Increasing data collection and data sharing will benefit every stage of the supply chain. It will increase efficiency, lower costs, and reduce waste. In less vertically integrated supply chains, the challenge with data is to incentivise the primary producer to take the effort to gather the information in the first place. Promise of premiums has been the customary incentive in programs such as organics markets but this has had limited success and by their very nature premiums are not scalable. To increase data collection at scale, data must be shown to have intrinsic, real world, economic value. For data to have value it must be shared, processed, packaged, and have a market. To have a robust market an industry ecosystem approach is key.

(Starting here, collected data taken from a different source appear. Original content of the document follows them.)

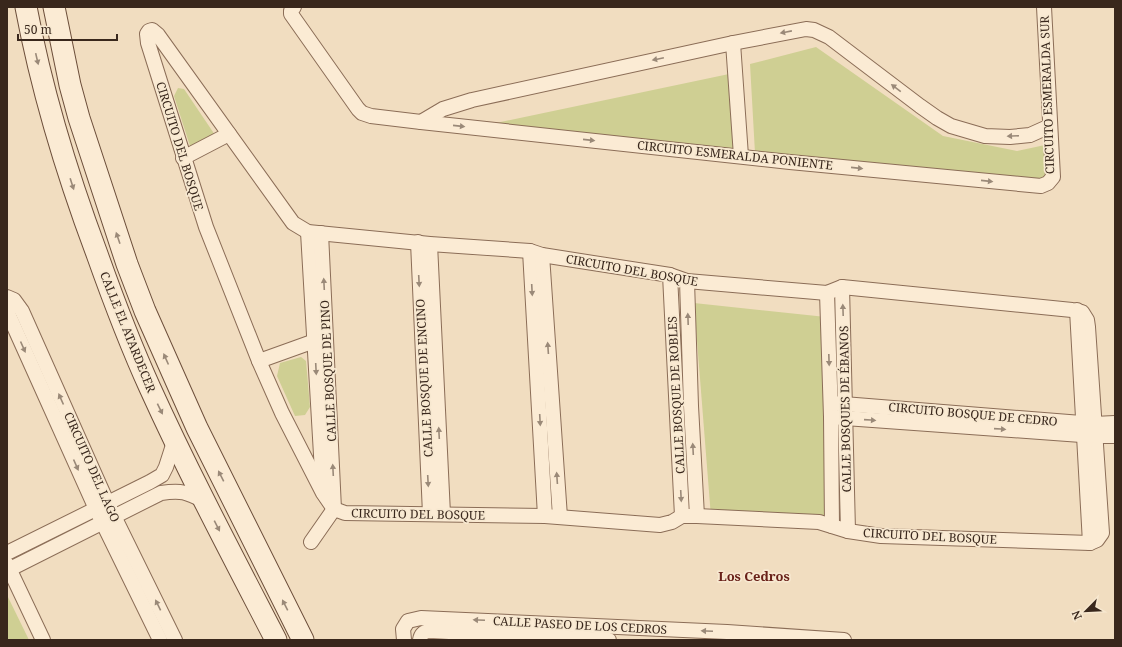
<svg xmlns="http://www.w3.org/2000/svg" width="1122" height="647" viewBox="0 0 1122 647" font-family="'Noto Serif',serif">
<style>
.green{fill:#cfcf93}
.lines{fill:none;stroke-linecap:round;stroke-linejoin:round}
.street-casing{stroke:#8b6d57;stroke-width:16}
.secondary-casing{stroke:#6c4e3a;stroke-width:23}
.street{stroke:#fbebd4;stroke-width:14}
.secondary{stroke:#fbebd4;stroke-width:21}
.oneway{fill:#9a8978}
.labels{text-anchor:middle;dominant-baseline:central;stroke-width:3.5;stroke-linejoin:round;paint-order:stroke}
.street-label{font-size:12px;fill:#39271c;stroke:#f7e8d0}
.neighbourhood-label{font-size:13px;font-weight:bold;fill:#692119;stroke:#f7e8d0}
</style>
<rect width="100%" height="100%" fill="#f1ddc0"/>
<!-- green -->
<g class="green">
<polygon points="816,47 943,136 1017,151 1045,145 1047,184 755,153 750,64"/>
<polygon points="729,74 734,159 458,131"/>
<polygon points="178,88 184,89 215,135 190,146 174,96"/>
<polygon points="694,303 826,317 832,520 711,517"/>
<polygon points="301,357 306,361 310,407 305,415 295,416 277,376 280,363"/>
<polygon points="7,595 29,640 7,640"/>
</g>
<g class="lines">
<defs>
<g id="street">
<polyline points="294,7 291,11 291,14 358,109 362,113 371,116 421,122 790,162 1041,186 1048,183 1053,177 1044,7"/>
<polygon points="152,30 158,35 293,223 308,232 430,244 530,251 542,255 670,275 687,281 827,293 842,287 1072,310 1082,312 1087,320 1088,327 1102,533 1097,540 1090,543 881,536 848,531 819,522 697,516 682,516 672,522 660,525 545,516 345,513 334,509 323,493 282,413 259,361 206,227 148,43 147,34 149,31"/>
<polyline points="733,43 741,156"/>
<polyline points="421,122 443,109 472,100 733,43 806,29 814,30 829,37 920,106 937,118 951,126 985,136 1010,137 1030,135 1050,126"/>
<polyline points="183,158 229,134"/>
<polyline points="308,232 323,489"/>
<polyline points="418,242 430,514"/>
<polyline points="430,244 443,514"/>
<polyline points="530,251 545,516"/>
<polyline points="542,255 560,517"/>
<polyline points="670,275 682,516"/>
<polyline points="687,281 691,406 697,516"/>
<polyline points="842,287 848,531"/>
<polyline points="827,293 831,417 832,526"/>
<polyline points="7,297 14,300 22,311 108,504 175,640"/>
<polyline points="1077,310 1090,543"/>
<polyline points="7,311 96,509 160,640"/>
<polyline points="259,361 323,338"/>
<polyline points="831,403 1094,424 1115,423"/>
<polyline points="831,417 1095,436 1115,436"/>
<polyline points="311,542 334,509 321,233"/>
<polyline points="7,553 150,482 162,475 166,467 175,439"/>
<polyline points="7,564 43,640"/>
<path d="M10,569L161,493C182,490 186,492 204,501"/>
<polyline points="404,640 403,629 408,621 421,618 727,632 844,640"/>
<path d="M420,640C421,634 423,632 429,631L609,640"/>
</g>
<g id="secondary">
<path d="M26,7C42,92 67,174 97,254C113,299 130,344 150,388C189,474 233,557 276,640"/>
<polyline points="54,7 70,85 79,118 127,264 145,311 197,428 303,640"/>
</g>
</defs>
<!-- street casing -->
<use href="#street" class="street-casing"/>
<!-- secondary casing -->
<use href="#secondary" class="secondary-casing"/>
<!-- street -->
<use href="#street" class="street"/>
<!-- secondary -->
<use href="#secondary" class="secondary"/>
</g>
<!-- one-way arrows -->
<defs><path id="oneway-solid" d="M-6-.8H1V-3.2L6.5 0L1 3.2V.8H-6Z"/></defs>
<g class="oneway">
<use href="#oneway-solid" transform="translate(786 32) rotate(169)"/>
<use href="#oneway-solid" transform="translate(37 59) rotate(77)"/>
<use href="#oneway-solid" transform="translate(658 59) rotate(168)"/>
<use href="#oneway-solid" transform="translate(896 88) rotate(-143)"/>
<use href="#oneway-solid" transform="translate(459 126) rotate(6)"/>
<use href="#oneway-solid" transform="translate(1013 136) rotate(177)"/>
<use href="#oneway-solid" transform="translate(589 140) rotate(6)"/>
<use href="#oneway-solid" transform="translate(857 168) rotate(6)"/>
<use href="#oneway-solid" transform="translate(987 181) rotate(6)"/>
<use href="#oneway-solid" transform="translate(72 184) rotate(72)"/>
<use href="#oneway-solid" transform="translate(118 238) rotate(-109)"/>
<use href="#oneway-solid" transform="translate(419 281) rotate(87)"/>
<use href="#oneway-solid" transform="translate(324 284) rotate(-93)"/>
<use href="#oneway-solid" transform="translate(532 290) rotate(87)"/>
<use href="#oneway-solid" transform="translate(843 310) rotate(-92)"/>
<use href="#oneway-solid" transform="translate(688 319) rotate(-92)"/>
<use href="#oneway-solid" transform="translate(23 347) rotate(66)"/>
<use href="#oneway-solid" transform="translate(548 348) rotate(-94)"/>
<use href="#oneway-solid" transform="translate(166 359) rotate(-114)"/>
<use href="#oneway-solid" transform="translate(829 360) rotate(88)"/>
<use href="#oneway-solid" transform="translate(316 369) rotate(87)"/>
<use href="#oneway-solid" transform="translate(61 399) rotate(-114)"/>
<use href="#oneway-solid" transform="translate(160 409) rotate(64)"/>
<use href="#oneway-solid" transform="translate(540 420) rotate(87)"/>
<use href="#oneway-solid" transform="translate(870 420) rotate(4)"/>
<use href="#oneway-solid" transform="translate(1000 429) rotate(4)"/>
<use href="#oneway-solid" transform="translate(439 433) rotate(-93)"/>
<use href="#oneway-solid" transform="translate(693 449) rotate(-93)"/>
<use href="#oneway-solid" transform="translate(76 465) rotate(66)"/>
<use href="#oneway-solid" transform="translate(333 470) rotate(-93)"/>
<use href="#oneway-solid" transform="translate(221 476) rotate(-117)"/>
<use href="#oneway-solid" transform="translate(557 478) rotate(-94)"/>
<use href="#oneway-solid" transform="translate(428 481) rotate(87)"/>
<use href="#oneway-solid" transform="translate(681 496) rotate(87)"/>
<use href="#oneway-solid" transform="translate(217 526) rotate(63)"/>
<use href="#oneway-solid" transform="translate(158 605) rotate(-116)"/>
<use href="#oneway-solid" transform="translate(285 605) rotate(-117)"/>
<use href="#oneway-solid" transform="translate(479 620) rotate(-177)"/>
<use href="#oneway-solid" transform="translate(707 631) rotate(-178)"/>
</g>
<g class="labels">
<!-- street labels -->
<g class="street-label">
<text transform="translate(1047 95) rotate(-92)">CIRCUITO ESMERALDA SUR</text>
<text transform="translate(180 146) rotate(73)">CIRCUITO DEL BOSQUE</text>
<text transform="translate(735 155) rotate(6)">CIRCUITO ESMERALDA PONIENTE</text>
<text transform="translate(632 270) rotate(10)">CIRCUITO DEL BOSQUE</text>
<text transform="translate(128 332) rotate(68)">CALLE EL ATARDECER</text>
<text transform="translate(328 371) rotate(-93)">CALLE BOSQUE DE PINO</text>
<text transform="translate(424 378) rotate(-93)">CALLE BOSQUE DE ENCINO</text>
<text transform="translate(676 395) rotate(-93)">CALLE BOSQUE DE ROBLES</text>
<text transform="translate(845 409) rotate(-91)">CALLE BOSQUES DE ÉBANOS</text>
<text transform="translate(973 414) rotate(5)">CIRCUITO BOSQUE DE CEDRO</text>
<text transform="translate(92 467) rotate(66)">CIRCUITO DEL LAGO</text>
<text transform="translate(418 514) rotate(1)">CIRCUITO DEL BOSQUE</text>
<text transform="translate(930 536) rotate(3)">CIRCUITO DEL BOSQUE</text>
<text transform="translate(580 625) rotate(3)">CALLE PASEO DE LOS CEDROS</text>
</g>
<!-- neighbourhood labels -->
<g class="neighbourhood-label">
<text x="754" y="576">Los Cedros</text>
</g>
</g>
<!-- border -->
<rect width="1122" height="647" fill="none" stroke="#39271c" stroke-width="16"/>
<!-- north arrow -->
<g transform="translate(1086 611) rotate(246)" stroke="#f7e8d0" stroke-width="3" paint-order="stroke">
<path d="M0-3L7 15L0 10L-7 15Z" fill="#39271c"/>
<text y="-6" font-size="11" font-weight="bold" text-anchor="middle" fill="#39271c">N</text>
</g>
<!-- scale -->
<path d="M18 34v6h99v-6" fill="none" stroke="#39271c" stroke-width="2"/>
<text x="24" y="34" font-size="12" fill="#39271c" stroke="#f7e8d0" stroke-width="3" paint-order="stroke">50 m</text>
</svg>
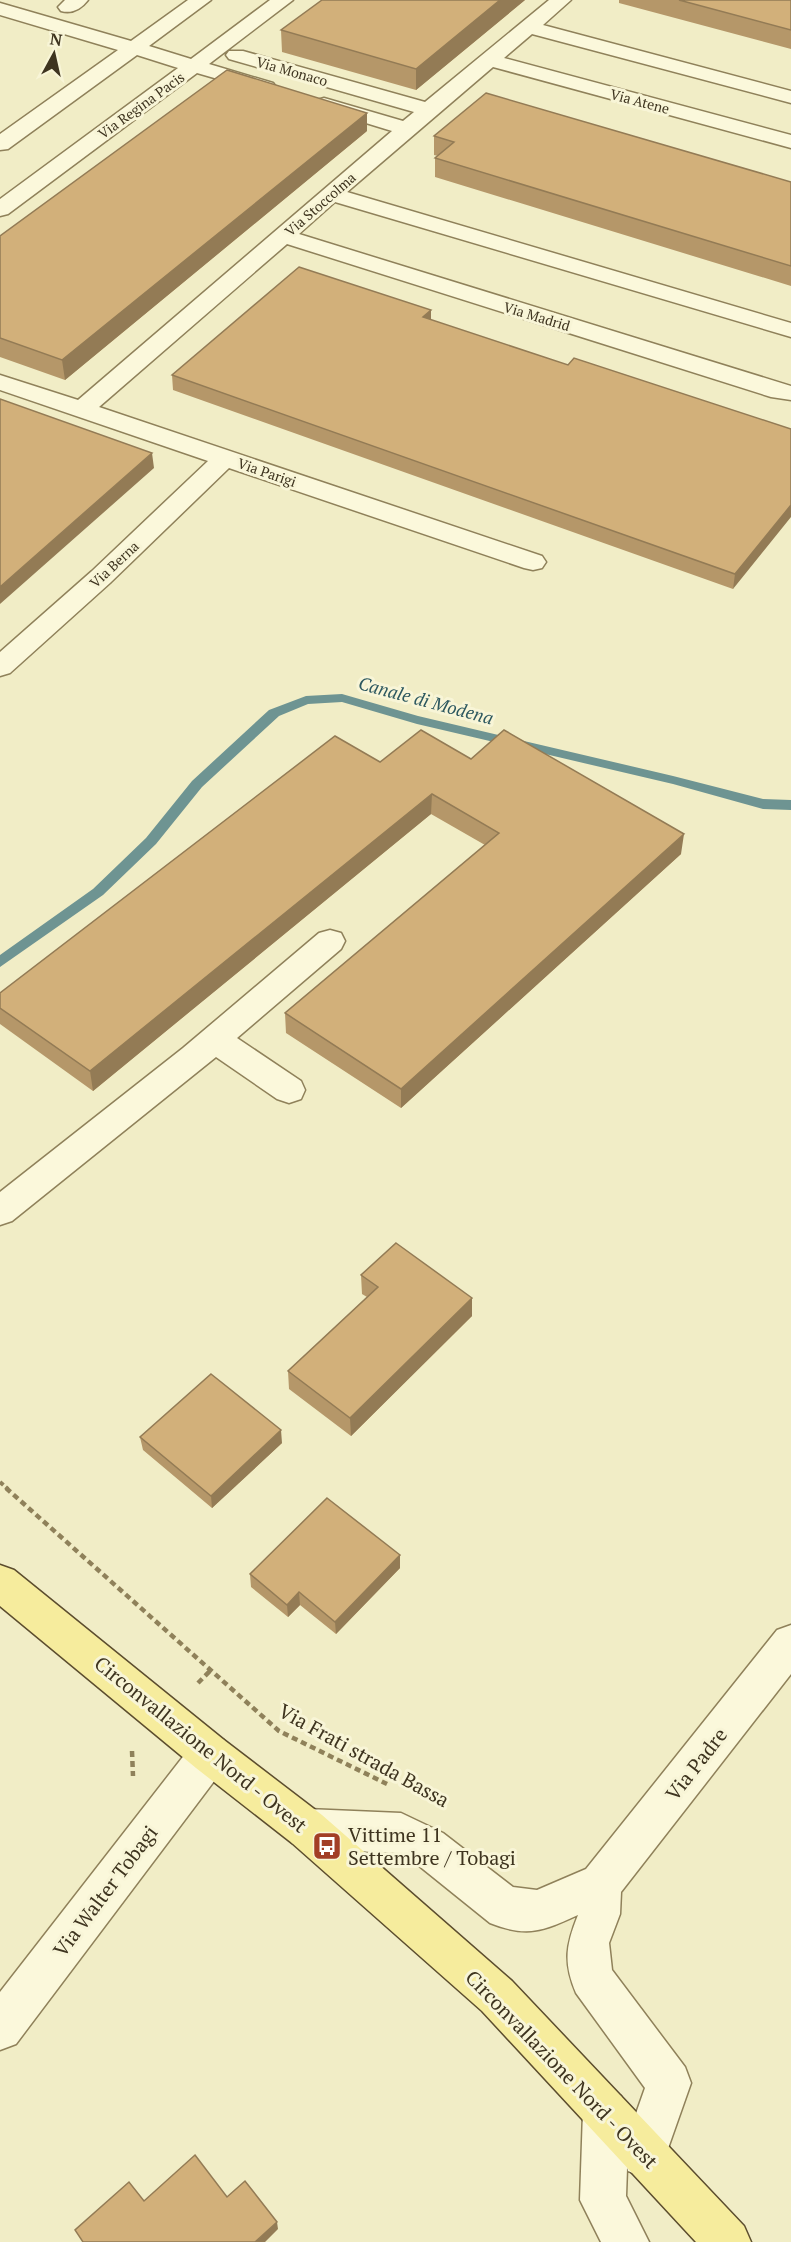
<svg xmlns="http://www.w3.org/2000/svg" width="791" height="2242" font-family="'PT Serif',serif">
<style>
.lines{fill:none;stroke-linecap:round;stroke-linejoin:round}
.stream{fill:#6e9492;fill-rule:evenodd}
.minor-casing{stroke:#8f815a;stroke-width:3}
.major-casing{stroke:#5c4d2e;stroke-width:3}
.path-far1{stroke:#8f815a;stroke-width:4;stroke-dasharray:4.5 3;stroke-linecap:butt}
.path{stroke:#8f815a;stroke-width:4.5;stroke-dasharray:6 4;stroke-linecap:butt}
.minor{fill:#fbf8db;fill-rule:evenodd}
.major{fill:#f6ec9d;fill-rule:evenodd}
.wall{fill:#b59769}
.shaded-wall{fill:#937b55}
.building{fill:#d2b07a;stroke:#937b55;stroke-width:1.5}
.labels{text-anchor:middle;dominant-baseline:central;stroke-width:6;stroke-linejoin:round;paint-order:stroke}
.far-street-label{font-size:14px;fill:#3e341f;stroke:#f8f5d7}
.water-label{font-size:18px;font-style:italic;fill:#2d585f;stroke:#f8f5d7}
.near-street-label{font-size:20px;fill:#3e341f;stroke:#f8f5d7}
.near-poi-label{font-size:20px;fill:#3e341f;stroke:#f8f5d7;text-anchor:start}
</style>
<rect width="100%" height="100%" fill="#f1edc6"/>
<g class="lines">
<path class="stream" d="M342,694L418,716L673,776L763,799L791,800V810L763,809L673,784L417,724L342,702L308,704L279,716L202,787L156,844L103,895L0,967V955L93,889L146,838L192,781L269,710L306,696Z"/>
<g class="minor-casing">
<path id="minor" d="M65,0H88C81,9 72,14 61,11L58,7Z
M188,0H211L149,46L191,59L270,0H293L209,64L273,83L276,87L273,91L266,93L197,73L8,214L0,216V199L178,68L137,55L8,149L0,150V134L118,50L0,15V3L131,41Z
M549,0H571L543,25L791,91V103L532,34L504,58L791,135V148L493,67L347,192L791,323V337L335,202L299,234L791,386V400L771,397L287,244L99,407L542,556L546,562L542,568L533,570L524,568L229,468L110,583L10,673L0,676V652L92,571L208,461L0,390V375L78,400L392,131L317,108L314,104L317,100L324,98L331,100L403,121L414,112L229,59L226,55L229,51H243L425,102Z
M330,930L341,933L345,941L341,949L237,1038L301,1081L305,1090L301,1099L289,1103L277,1099L216,1057L12,1221L0,1225V1192L183,1048L319,933Z
M791,1625V1674L621,1892L620,1914L609,1943L612,1970L685,2067L691,2083L660,2171L644,2178L628,2171L627,2168L626,2196L649,2242H601L580,2200L583,2112L589,2096L605,2090L621,2096L627,2112V2139L645,2088L576,1993C563,1962 566,1945 578,1915C543,1931 527,1938 490,1923L413,1861L397,1853L307,1849L292,1843L286,1829L292,1815L307,1809L401,1813L443,1833L513,1887L537,1890L586,1869L777,1630Z
M210,1735L224,1740L230,1754L224,1768L16,2044L0,2050V1992L196,1740Z"/>
</g>
<g class="major-casing">
<path id="major" d="M0,1565L14,1570L224,1740L322,1815L512,1981L744,2226L751,2242H696L482,2011L292,1843L196,1768L0,1606Z"/>
</g>
<path class="path-far1" d="M0,1482L8,1489"/>
<path class="path" d="M6,1488L279,1731L387,1784
M198,1683L210,1671
M132,1751L133,1776"/>
<use href="#minor" class="minor"/>
<use href="#major" class="major"/>
</g>
<path class="wall" d="M525,0L416,90L282,52L281,30Z
M619,0H791V49L619,3Z
M367,131L65,380L0,357V236Z
M434,136L791,182V286L435,177V158L438,156L434,155Z
M431,310V320L568,365L791,429L733,589L173,390L172,375Z
M471,759L681,854L401,1108L286,1033L285,1013L485,845L431,814L93,1091L0,1024V993L380,762Z
M361,1275L472,1316L351,1436L289,1389L288,1371L367,1297L362,1294Z
M140,1437L282,1443L212,1508L143,1450Z
M400,1568L336,1634L300,1605L288,1617L251,1587L250,1574Z"/>
<path class="shaded-wall" d="M500,0H525L416,90V69Z
M367,113V131L65,380L62,360Z
M431,310V325L423,317Z
M152,453L154,468L0,604V587Z
M791,505V517L733,589L735,574Z
M432,794L431,814L93,1091L90,1071Z
M684,834L681,854L401,1108V1089Z
M472,1298V1316L351,1436L350,1418Z
M281,1430L282,1443L212,1508L211,1496Z
M400,1555V1568L336,1634L335,1622Z
M299,1592L300,1605L288,1617L287,1605Z
M277,2222L278,2229L265,2242H255Z"/>
<path class="building" d="M322,0H500L416,69L281,30Z
M679,0H791V30Z
M227,70L367,113L62,360L0,338V236Z
M486,93L791,182V266L435,158L454,142L434,136Z
M299,267L431,310L423,317L568,365L574,358L791,429V505L735,574L172,375Z
M0,399L152,453L0,587Z
M421,730L471,759L504,730L684,834L401,1089L285,1013L499,833L432,794L90,1071L0,1008V993L335,736L380,762Z
M396,1243L472,1298L350,1418L288,1371L378,1287L361,1275Z
M211,1374L281,1430L211,1496L140,1437Z
M327,1498L400,1555L335,1622L299,1592L287,1605L250,1574Z
M195,2155L227,2197L245,2181L277,2222L255,2242H83L75,2230L129,2182L144,2201Z"/>
<defs>
<g id="bus-square" transform="scale(1.5)"><rect x="-9" y="-9" width="18" height="18" rx="4" fill="#a23e26" stroke="#f8f5d7"/><path d="M-5-6H5V4H4V6H2V4H-2V6H-4V4H-5ZM-3.5-4V0h7V-4ZM-3.5 1.2v1.5H-2V1.2ZM2 1.2v1.5H3.5V1.2Z" fill="#fff"/></g>
</defs>
<g fill-rule="evenodd">
<use href="#bus-square" x="327" y="1846"/>
</g>
<g class="labels">
<g class="far-street-label">
<text transform="translate(292 71) rotate(16)">Via Monaco</text>
<text transform="translate(640 101) rotate(15)">Via Atene</text>
<text transform="translate(141 105) rotate(-36)">Via Regina Pacis</text>
<text transform="translate(320 204) rotate(-41)">Via Stoccolma</text>
<text transform="translate(537 316) rotate(17)">Via Madrid</text>
<text transform="translate(267 472) rotate(19)">Via Parigi</text>
<text transform="translate(114 564) rotate(-43)">Via Berna</text>
</g>
<g class="water-label">
<text transform="translate(426 700) rotate(15)">Canale di Modena</text>
</g>
<g class="near-street-label">
<text transform="translate(201 1744) rotate(39)">Circonvallazione Nord - Ovest</text>
<text transform="translate(364 1755) rotate(29)">Via Frati strada Bassa</text>
<text transform="translate(696 1764) rotate(-52)">Via Padre</text>
<text transform="translate(105 1891) rotate(-53)">Via Walter Tobagi</text>
<text transform="translate(562 2069) rotate(46)">Circonvallazione Nord - Ovest</text>
</g>
<g class="near-poi-label">
<text x="348" y="1834">Vittime 11<tspan x="348" dy="23">Settembre / Tobagi</tspan></text>
</g>
</g>
<g transform="translate(54 54) rotate(8)" stroke="#f8f5d7" stroke-width="4.5" paint-order="stroke">
<path d="M0-4.5L10 22L0 15L-10 22Z" fill="#3e341f"/>
<text y="-9" font-size="16" font-weight="bold" text-anchor="middle" fill="#3e341f">N</text>
</g>
</svg>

The carbon offset market may be a tipping point for data in agriculture. While there is much debate around what data should be collected, how it should be collected and even if carbon offsets should exist, this market is building a framework which decouples farm data from crops and gives it intrinsic value. While much of this market is still in flux, the basics of harvesting and processing data, regulating its quality, validating, and marketing are being set in place. Farmers who can bring this data to market are directly rewarded and often find themselves able to use this data for other financial incentives including clean water or biodiversity incentives. Partners with carbon offset programs find themselves able to make money from adding a service to both farmers and carbon offset hungry clients. Furthermore, several of these industry partners can themselves use these programs to market climate friendly products to farmers or increase their social license in an increasingly value oriented consumer market. As more primary producers realize the economic benefits of collecting and sharing data those industry partners that understand the potential of data will be the next winners in the agriculture 4.0 revolution.